** Data excerpts **
####################
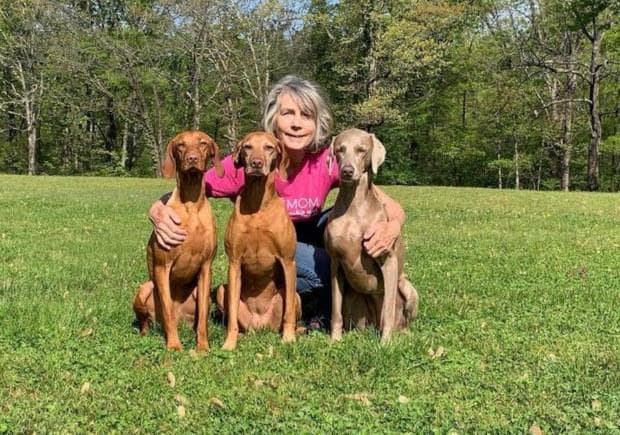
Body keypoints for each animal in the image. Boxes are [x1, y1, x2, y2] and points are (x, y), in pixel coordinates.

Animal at [132, 129, 224, 350]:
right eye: (181, 145)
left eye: (203, 143)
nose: (192, 159)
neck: (191, 203)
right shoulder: (162, 267)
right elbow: (167, 311)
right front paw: (174, 346)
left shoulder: (206, 267)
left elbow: (203, 318)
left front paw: (202, 347)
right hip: (145, 288)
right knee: (147, 321)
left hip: (199, 294)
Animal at [217, 130, 302, 350]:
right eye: (247, 147)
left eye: (268, 147)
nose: (256, 163)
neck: (258, 203)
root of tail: (261, 326)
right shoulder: (234, 263)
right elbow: (231, 316)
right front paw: (229, 343)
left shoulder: (288, 261)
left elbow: (289, 312)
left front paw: (289, 339)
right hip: (222, 291)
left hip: (295, 297)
####################
** Instructions to follow **
Can the entries above be repeated exactly, without their pictures?

** Your response **
Body keypoints for each animal in the image. Boxes are [x1, y1, x2, y2] and points are (x, y), in pixel coordinates.

Animal at [132, 129, 224, 350]:
right eye: (181, 145)
left eye: (203, 143)
nose: (192, 159)
neck: (191, 203)
right shoulder: (162, 267)
right elbow: (167, 311)
right front paw: (174, 346)
left shoulder: (206, 267)
left elbow: (203, 318)
left front paw: (202, 347)
right hip: (145, 288)
right knee: (147, 321)
left hip: (199, 294)
Animal at [217, 130, 302, 350]:
right eye: (247, 147)
left eye: (268, 147)
nose: (256, 163)
neck: (258, 203)
root of tail: (261, 326)
right shoulder: (234, 263)
right elbow: (231, 316)
right front paw: (229, 343)
left shoulder: (288, 261)
left elbow: (289, 312)
left front paw: (289, 339)
right hip: (222, 291)
left hip: (295, 297)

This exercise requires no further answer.